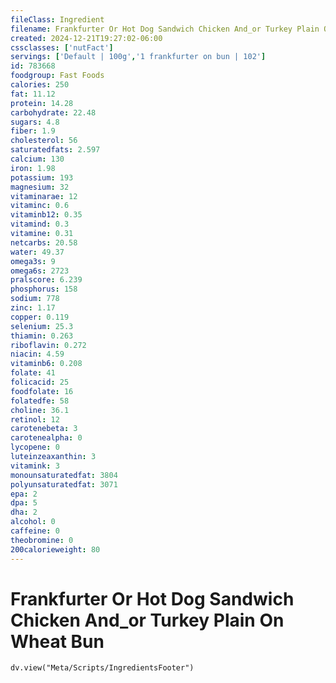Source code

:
 ```yaml
---
fileClass: Ingredient
filename: Frankfurter Or Hot Dog Sandwich Chicken And_or Turkey Plain On Wheat Bun
created: 2024-12-21T19:27:02-06:00
cssclasses: ['nutFact']
servings: ['Default | 100g','1 frankfurter on bun | 102']
id: 783668
foodgroup: Fast Foods
calories: 250
fat: 11.12
protein: 14.28
carbohydrate: 22.48
sugars: 4.8
fiber: 1.9
cholesterol: 56
saturatedfats: 2.597
calcium: 130
iron: 1.98
potassium: 193
magnesium: 32
vitaminarae: 12
vitaminc: 0.6
vitaminb12: 0.35
vitamind: 0.3
vitamine: 0.31
netcarbs: 20.58
water: 49.37
omega3s: 9
omega6s: 2723
pralscore: 6.239
phosphorus: 158
sodium: 778
zinc: 1.17
copper: 0.119
selenium: 25.3
thiamin: 0.263
riboflavin: 0.272
niacin: 4.59
vitaminb6: 0.208
folate: 41
folicacid: 25
foodfolate: 16
folatedfe: 58
choline: 36.1
retinol: 12
carotenebeta: 3
carotenealpha: 0
lycopene: 0
luteinzeaxanthin: 3
vitamink: 3
monounsaturatedfat: 3804
polyunsaturatedfat: 3071
epa: 2
dpa: 5
dha: 2
alcohol: 0
caffeine: 0
theobromine: 0
200calorieweight: 80
---
```


# Frankfurter Or Hot Dog Sandwich Chicken And_or Turkey Plain On Wheat Bun

```dataviewjs
dv.view("Meta/Scripts/IngredientsFooter")
```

----

▶ Brief
All lines containing "Sandwich" in the material above should appear in your reply, copied exactly.

▶ The completed task
filename: Frankfurter Or Hot Dog Sandwich Chicken And_or Turkey Plain On Wheat Bun
# Frankfurter Or Hot Dog Sandwich Chicken And_or Turkey Plain On Wheat Bun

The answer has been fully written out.